From within the dressing room, he is being compared favourably with Guardiola. "At the beginning of the season the coach was criticised," said Javier Mascherano, whose Barcelona career started under Guardiola. "But whatever we achieve in the end, we are coming into this stage of the season in very good shape mentally and physically."

Mascherano did not have to spell out the implication: Barca, with a

14-0 aggregate scoreline from their past two matches, two points clear of Real Madrid domestically, have no serious injuries to senior players ahead of Wednesday. Guardiola's Bayern, Bundesliga champions, lost the German Cup final last week, and have half a dozen damaging injuries.

Among those available is Thiago, who has missed most of his Bayern career through injury but has lately looked as good as a younger Xavi or a youthful Iniesta or a peak-prodigy-era Fabregas. Thiago's return to the Nou Camp may be as emotional, as testing, as his manager's.

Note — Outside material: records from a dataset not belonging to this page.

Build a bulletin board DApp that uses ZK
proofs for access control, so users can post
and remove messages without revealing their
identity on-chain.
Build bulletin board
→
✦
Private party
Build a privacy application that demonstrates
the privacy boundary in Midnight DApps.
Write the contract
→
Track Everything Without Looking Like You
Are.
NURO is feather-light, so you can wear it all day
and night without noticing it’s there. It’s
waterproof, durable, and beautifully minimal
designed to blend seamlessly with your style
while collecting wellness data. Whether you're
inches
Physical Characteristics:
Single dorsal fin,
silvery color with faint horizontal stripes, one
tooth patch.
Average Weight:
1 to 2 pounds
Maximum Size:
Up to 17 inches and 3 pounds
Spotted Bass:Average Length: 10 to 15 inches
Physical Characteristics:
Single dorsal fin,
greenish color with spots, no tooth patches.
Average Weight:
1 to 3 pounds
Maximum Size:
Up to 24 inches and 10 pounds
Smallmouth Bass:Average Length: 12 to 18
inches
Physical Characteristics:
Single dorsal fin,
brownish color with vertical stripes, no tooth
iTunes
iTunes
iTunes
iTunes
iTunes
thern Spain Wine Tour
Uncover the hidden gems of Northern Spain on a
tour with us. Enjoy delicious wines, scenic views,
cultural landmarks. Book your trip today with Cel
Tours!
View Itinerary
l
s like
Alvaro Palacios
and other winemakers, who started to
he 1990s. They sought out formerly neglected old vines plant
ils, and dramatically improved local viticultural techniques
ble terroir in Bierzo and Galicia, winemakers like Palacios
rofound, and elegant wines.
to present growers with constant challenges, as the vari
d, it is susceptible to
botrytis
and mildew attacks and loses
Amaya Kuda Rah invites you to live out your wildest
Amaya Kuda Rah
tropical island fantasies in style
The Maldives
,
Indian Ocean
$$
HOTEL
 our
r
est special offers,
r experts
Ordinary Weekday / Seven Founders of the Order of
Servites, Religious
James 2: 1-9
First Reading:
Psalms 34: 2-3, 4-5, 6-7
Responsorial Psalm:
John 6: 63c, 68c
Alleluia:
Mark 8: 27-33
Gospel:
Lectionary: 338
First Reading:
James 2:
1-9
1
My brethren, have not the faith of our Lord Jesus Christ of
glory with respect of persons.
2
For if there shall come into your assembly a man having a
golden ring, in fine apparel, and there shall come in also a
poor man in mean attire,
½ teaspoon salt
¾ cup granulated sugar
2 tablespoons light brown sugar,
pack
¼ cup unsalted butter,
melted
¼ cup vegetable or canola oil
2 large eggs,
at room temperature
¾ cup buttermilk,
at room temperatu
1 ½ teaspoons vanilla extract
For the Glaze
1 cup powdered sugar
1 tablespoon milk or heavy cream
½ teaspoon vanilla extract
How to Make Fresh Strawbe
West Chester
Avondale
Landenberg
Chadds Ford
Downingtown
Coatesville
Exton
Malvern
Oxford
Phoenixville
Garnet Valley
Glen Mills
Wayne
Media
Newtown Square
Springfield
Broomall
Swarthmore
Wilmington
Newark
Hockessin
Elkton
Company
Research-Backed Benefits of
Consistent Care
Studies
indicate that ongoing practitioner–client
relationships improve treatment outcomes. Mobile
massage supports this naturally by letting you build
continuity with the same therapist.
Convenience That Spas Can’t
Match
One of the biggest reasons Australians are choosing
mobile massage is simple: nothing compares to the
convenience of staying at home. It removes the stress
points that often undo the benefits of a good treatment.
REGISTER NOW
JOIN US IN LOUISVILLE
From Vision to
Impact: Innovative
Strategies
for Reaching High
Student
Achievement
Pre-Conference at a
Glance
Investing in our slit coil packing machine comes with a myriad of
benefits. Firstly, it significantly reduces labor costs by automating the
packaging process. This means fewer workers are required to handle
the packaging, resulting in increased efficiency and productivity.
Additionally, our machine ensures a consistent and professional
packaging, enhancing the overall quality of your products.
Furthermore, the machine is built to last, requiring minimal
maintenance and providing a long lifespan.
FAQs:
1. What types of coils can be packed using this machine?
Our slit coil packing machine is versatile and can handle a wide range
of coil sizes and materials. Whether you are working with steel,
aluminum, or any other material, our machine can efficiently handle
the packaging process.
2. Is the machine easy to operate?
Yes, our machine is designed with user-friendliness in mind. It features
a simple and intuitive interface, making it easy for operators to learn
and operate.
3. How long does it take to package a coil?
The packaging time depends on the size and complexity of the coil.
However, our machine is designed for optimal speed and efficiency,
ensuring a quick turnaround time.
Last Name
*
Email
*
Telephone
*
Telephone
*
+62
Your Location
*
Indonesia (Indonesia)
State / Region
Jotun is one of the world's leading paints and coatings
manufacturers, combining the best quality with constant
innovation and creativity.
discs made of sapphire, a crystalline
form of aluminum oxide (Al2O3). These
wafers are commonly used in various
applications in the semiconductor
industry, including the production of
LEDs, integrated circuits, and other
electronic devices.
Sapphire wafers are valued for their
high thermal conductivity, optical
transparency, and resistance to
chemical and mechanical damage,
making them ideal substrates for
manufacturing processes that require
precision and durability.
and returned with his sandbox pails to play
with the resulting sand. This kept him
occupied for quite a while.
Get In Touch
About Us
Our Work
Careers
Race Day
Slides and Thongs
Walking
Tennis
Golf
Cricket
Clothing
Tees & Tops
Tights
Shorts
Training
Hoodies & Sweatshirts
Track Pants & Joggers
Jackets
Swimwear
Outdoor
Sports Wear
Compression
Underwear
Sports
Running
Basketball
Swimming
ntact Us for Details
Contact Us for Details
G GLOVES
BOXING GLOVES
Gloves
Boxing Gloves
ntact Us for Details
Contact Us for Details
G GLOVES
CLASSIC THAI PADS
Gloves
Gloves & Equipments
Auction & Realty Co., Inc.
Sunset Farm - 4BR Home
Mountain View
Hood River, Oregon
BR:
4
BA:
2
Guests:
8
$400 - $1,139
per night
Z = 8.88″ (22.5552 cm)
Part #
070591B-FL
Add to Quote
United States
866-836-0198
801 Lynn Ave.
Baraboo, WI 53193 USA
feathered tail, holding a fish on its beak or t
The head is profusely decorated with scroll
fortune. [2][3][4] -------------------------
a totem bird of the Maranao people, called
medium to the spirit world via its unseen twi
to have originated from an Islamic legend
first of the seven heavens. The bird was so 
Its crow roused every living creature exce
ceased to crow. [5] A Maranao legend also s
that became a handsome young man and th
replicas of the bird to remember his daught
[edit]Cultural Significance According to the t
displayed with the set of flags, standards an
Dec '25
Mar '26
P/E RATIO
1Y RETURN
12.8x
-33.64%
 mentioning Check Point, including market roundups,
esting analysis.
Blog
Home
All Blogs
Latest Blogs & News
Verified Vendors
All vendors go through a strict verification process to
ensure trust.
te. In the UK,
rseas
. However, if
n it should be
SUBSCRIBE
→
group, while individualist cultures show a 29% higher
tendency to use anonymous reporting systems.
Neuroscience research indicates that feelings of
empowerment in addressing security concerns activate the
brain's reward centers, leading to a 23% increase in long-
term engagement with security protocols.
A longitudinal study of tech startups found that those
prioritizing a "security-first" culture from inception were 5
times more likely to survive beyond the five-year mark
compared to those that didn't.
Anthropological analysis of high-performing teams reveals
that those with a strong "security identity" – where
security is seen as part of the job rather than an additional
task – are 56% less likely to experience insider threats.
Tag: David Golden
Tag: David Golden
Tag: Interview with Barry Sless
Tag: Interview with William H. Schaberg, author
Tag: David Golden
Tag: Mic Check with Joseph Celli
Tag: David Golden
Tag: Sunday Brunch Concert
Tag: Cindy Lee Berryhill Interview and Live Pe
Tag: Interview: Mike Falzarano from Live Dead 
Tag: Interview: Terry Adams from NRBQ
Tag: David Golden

A dazzling night would make him emblematic of what Barca have lost post-Guardiola. An evening in the shadows of Neymar, Suarez or Ivan Rakitic, figures of post-Guardiola Barca, would mean grumbles in Munich, a questioning of Guardiola's priorities. "I haven't enjoyed being seen here as Guardiola's special favourite," Thiago told German magazine Sport-Bild. It will be a while before he can shed that label.